If you are using Internet at any hotel or cyber cafe then a nice secure SSH tunnel makes your online adventures safer. You just need a server to control as a central node for escaping from hotspot follies. This is useful for a lot of different tasks. You can use your normal email client to send email, instead of hassling with Web mail or changing SMTP server configuration, and you can also encrypt all traffic between your laptop and home server. First create the tunnel to your personal server: carla@hotel:~$ ssh -f carla@homeserver.com -L 9999:homeserver.com:25 -N

This binds port 9999 on your mobile machine to port 25 on your remote server. The remote port should listen to whatever you've configured in your server. Then configure your mail client to use localhost:9999 as the SMTP server and get ready. You can adapt this for any kind of service that you normally use from your home base, and need frequent access to when you're outside home or office.

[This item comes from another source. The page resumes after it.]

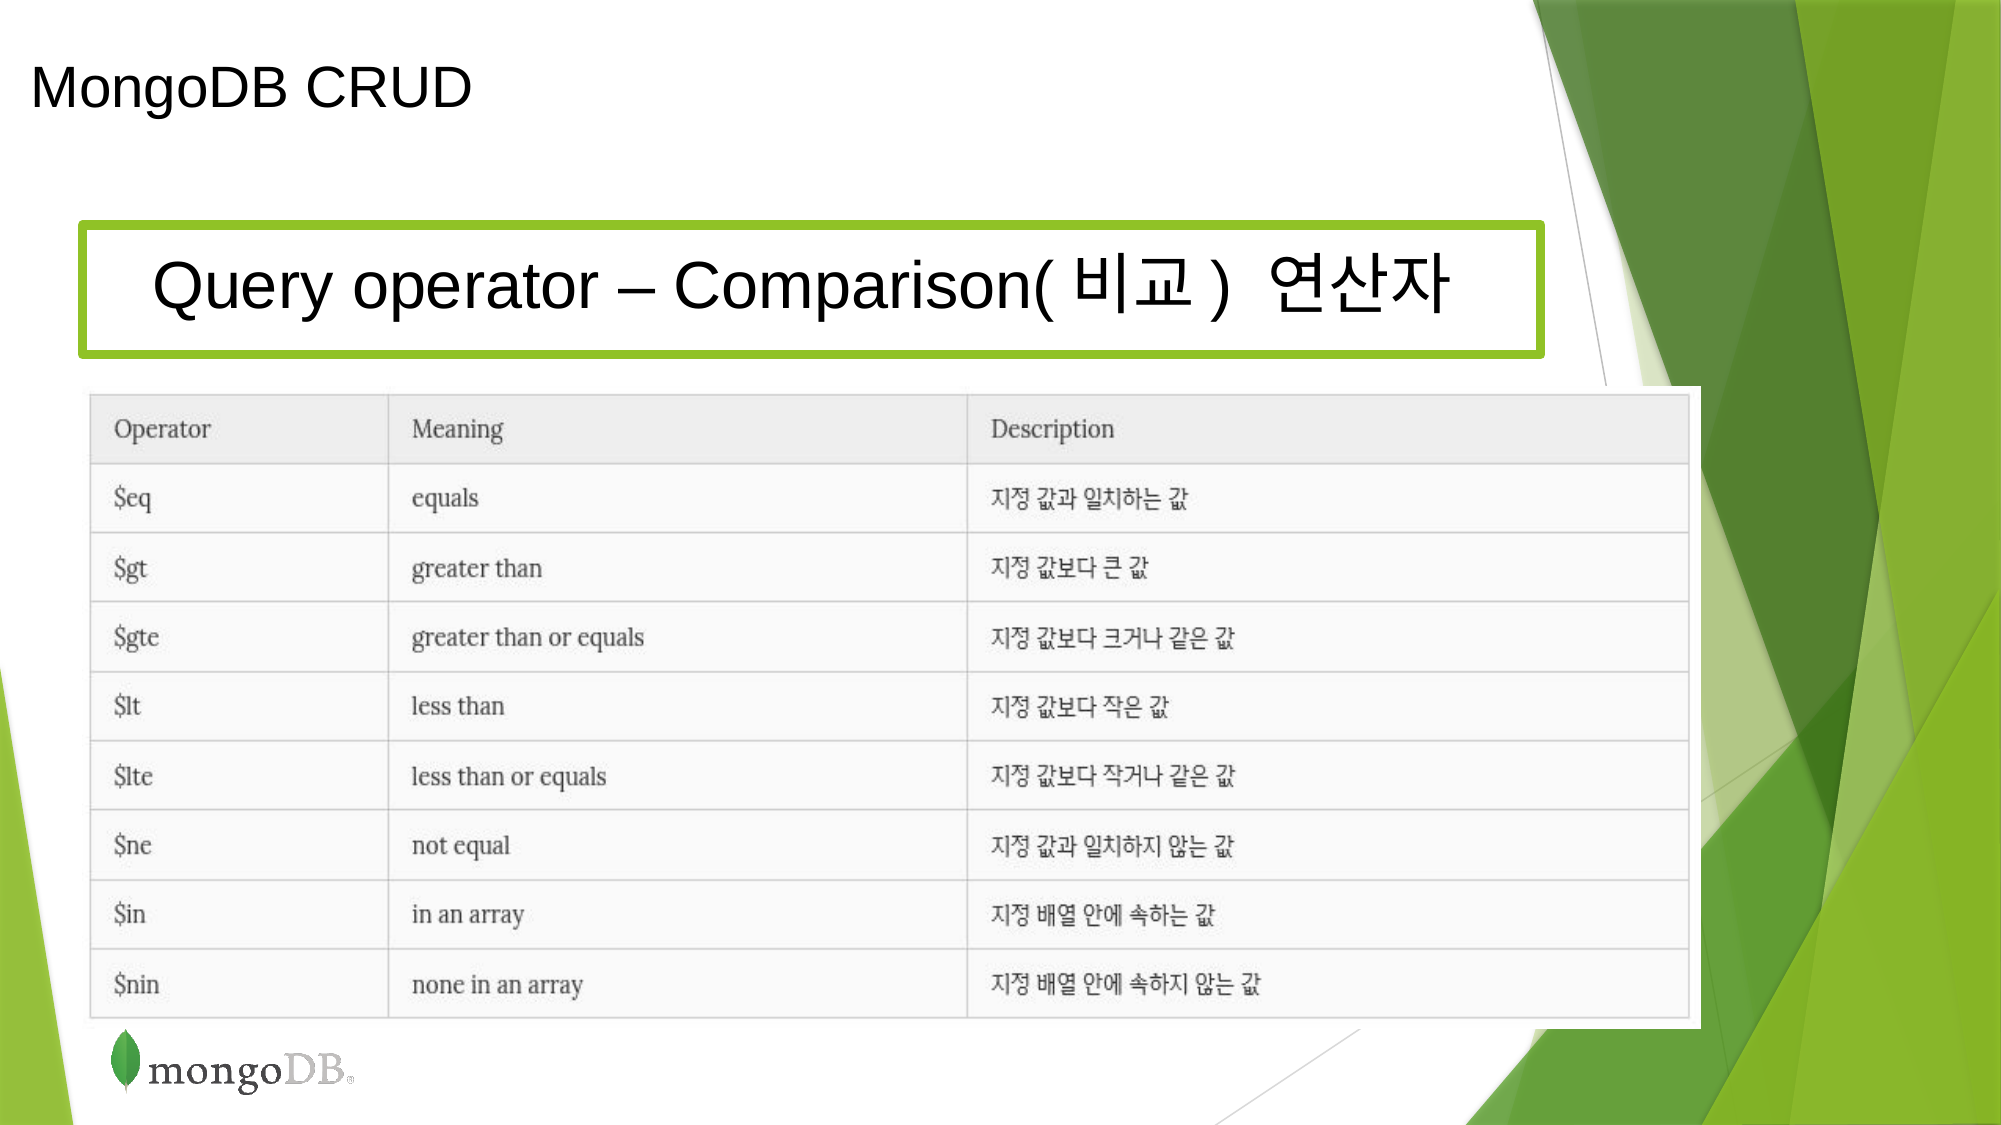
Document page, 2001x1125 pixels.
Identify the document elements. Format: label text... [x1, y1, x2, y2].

#17: Favorite SSH tip: Evading silly web restrictions

It's largely assumed that any public Internet is untrustworthy, so you can tunnel your Web surfing too. Now this tip gets you past untrustworthy networks that might have snoopers, and past any barriers to unfettered Web-surfing. In this case also you just need a server that you control to act as a secure relay; first setup an SSH tunnel to this server: carla@hotel:~$ ssh -D 9999 -C carla@homeserver.com

Then configure your Web browser to use port 9999 as a SOCKS 5 proxy.

You can test this on your home or business network. Set up the tunnel to a neighboring PC and surf some external Web sites. Then change the SOCKS port number to the wrong number. This prevents your Web browser from connecting to any site. Port numbers above 1024 do not require root privileges, so use these on your laptop or whatever you're using in your travels. Always check /etc/services first to find unassigned ports.